Many of us tried to wait out the hate campaign; we could not see ourselves leaving Poland. To prompt people like us, the Polish Press Agency published a warning that permission to leave would be issued in the “usual” manner only until September 1969. That infamous communiqué, accompanied by rumors of resettlement, did the trick for the many who were undecided.

Our enforced emigration was intentional. It was not a byproduct of the policy—it was the goal. Together, the government, the Party, the security forces, and the army set the entire apparatus into motion with a campaign of harassment and humiliation of young and old alike. Many scholars of Jewish origin throughout the country were harassed, fired from their jobs, and even arrested. Some were fired and not allowed to emigrate if they insisted on stating that their nationality was Polish. The ruling people needed the apartments and positions to allure supporters. 

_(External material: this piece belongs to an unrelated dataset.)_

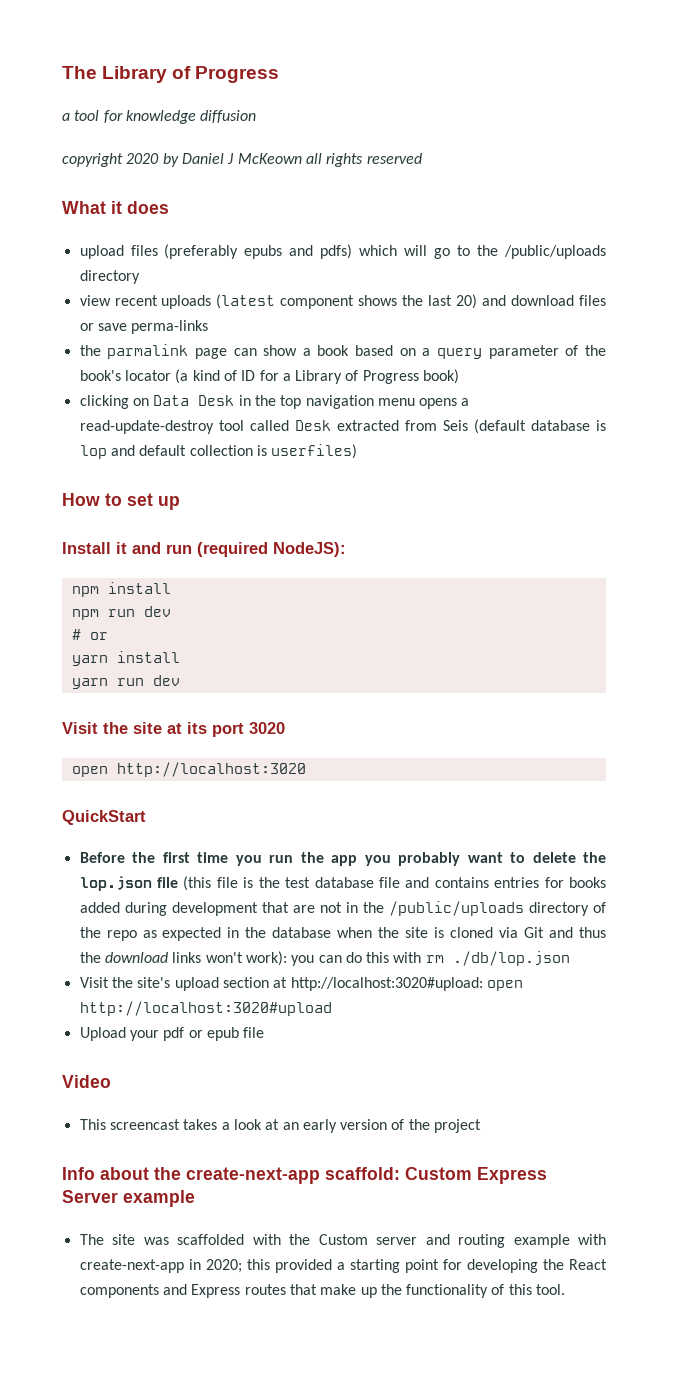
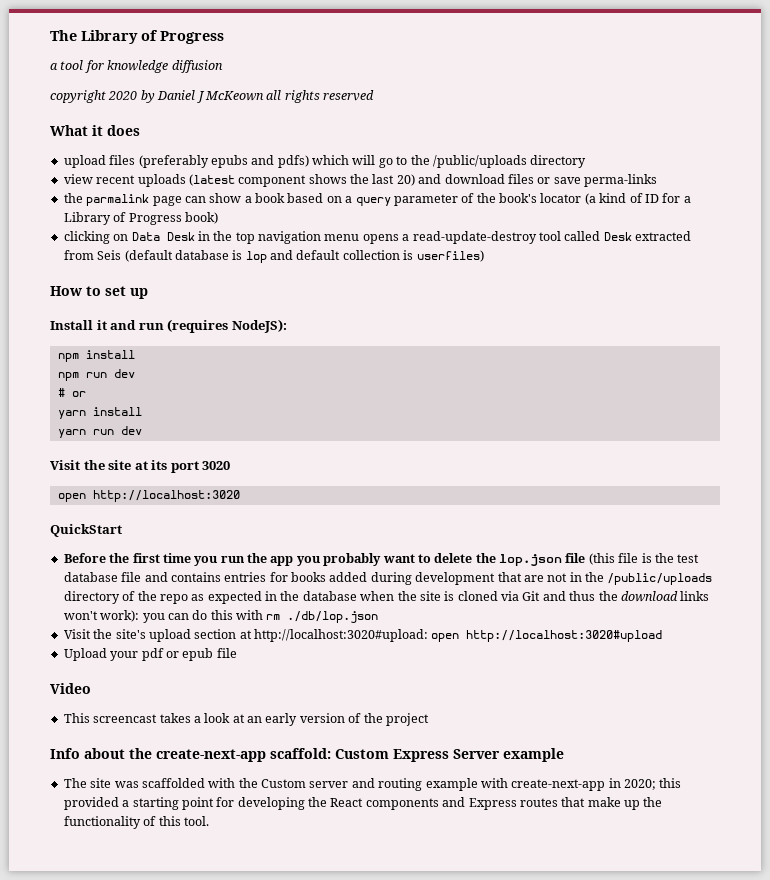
[197,542,268,557] (required -> [167,319,229,333] (requires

 Already outside the university, and working in a small peripheral magazine for the blind, I was not fully aware at the time how systematically that particular task was being carried out. From my own observations, I recall a person who worked for the army as a sport consultant being persuaded to leave his Jewish wife and small son, and was then sent for an indoctrination course. One other phenomenon has received too little attention–the suicides. We clearly do not have the complete numbers, but a little note lurks here and there as a reminder. 

Obtaining our American visas required passing through the customary vetting “stations”—a few days in Vienna, and seven months in Rome. Finally, we landed in the States.

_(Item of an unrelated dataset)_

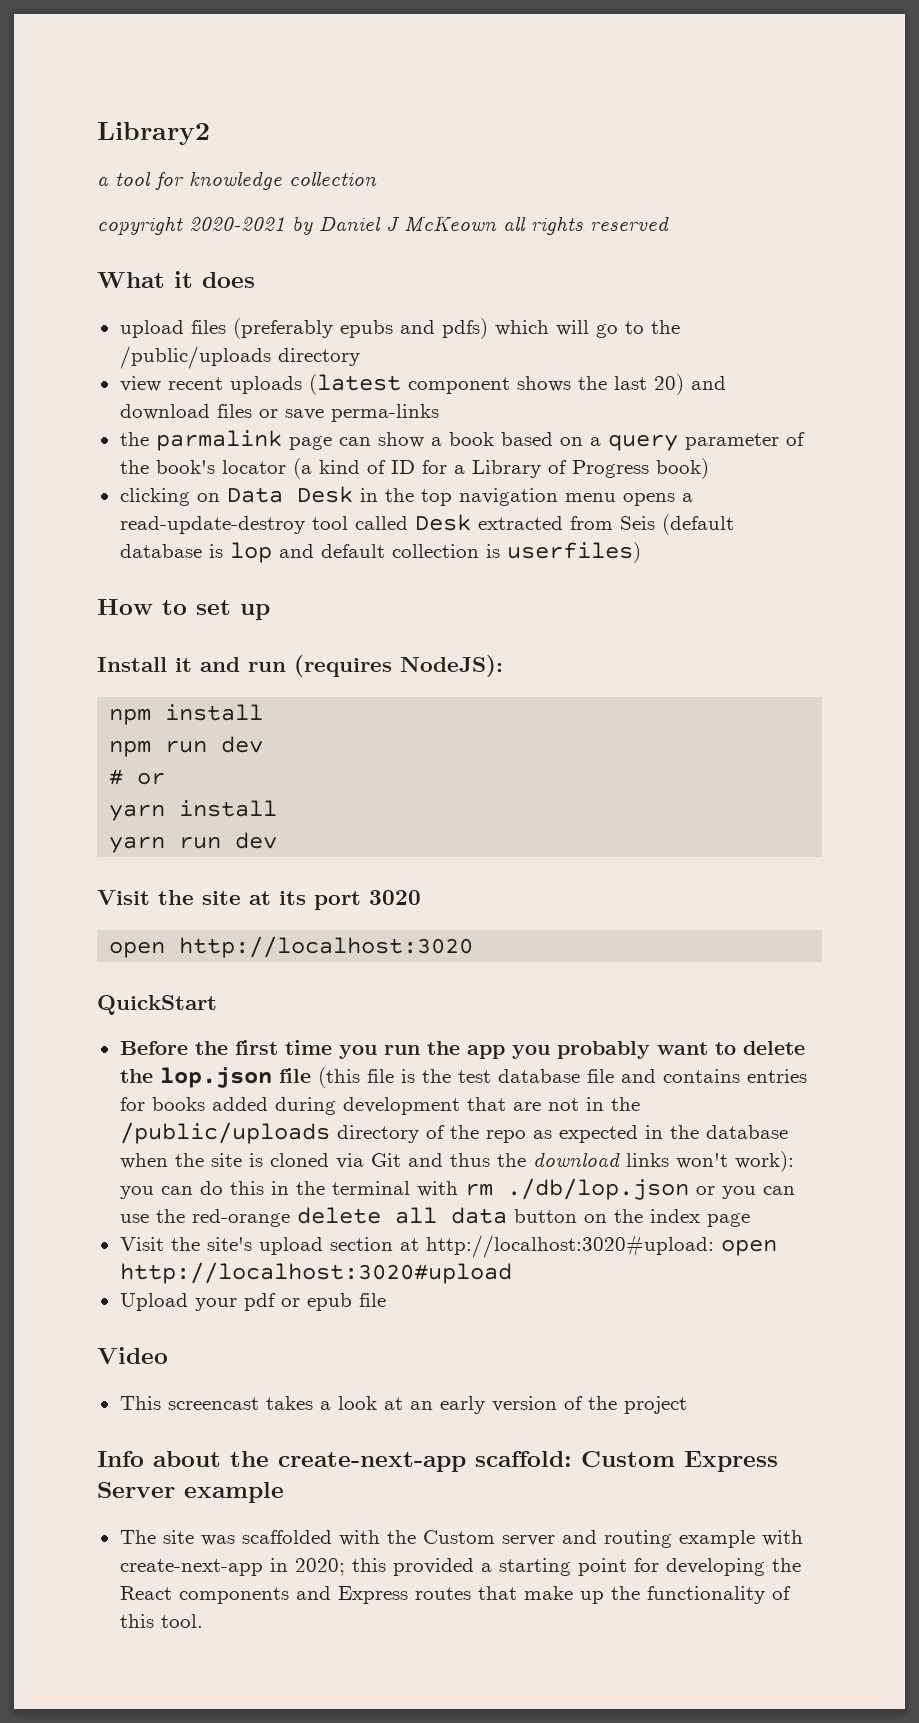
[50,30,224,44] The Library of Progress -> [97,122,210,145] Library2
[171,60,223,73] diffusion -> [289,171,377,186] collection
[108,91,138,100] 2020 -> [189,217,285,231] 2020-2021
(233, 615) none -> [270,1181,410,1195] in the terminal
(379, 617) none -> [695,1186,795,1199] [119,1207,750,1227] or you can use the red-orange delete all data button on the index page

Fifty years later many things look different, the sole fact that most of us survived, and many of us succeeded in our new life is an act of defiance and a triumph over what might have been. Many of those who did not emigrate also constructed good lives and careers.

But I am painfully aware that this was not everyone’s lot. I have seen too many lives ruined by this exile. People who were pulled out of their lives at a later stage, people who could not find themselves in the new circumstances, and could not recover psychologically and otherwise. My loyalty to them, and to their fate determines my ambivalent view on recovering the citizenship taken away from us at departure.

It is my parents’ generation whose pain is of the greatest concern to me. Despite their heroic efforts to survive in the new circumstances, they never recovered from their exilic wounds. Theirs was a generation that suffered two world wars, which lost everything and almost everyone in the Second World War, who had worked all their adult life in their home country, and faced exile in their retirement after losing that retirement at home. 

They are the silent ones, those who passed away before they could share their stories. Even those who did not emigrate faced humiliation and separation from their families and friends. Families of three generations were uprooted to another country as the direct result of 1968. Grandchildren spoke a language that the grandparents were too old to master.

During World War I my father’s family fled the Cossack pogroms from Galicia to Prague; during World War II he was forced to go East with the work battalions, leaving his family behind. When both my parents returned from the Soviet Union, where they survived the war, their native town Lwów was off limits; none of the parents, siblings and families left behind were alive.

Only when I found myself in exile did I realize that my parents’ postwar life was already an exilic experience, only then was I able to comprehend their life-long feeling of displacement and their nostalgia for Lwów. 

Many countries throughout the world have expelled Jews at one time or another. And time and time again we observe an increase of anti-Semitism in Europe, and the United States, by which I mean not only randomly expressed anti-Semitic sentiments, but also the increased general acceptance of such expressions. Today we see quite often how blaming Jews shifts to blaming the Zionists, especially on university campuses. It is a recognizable deception.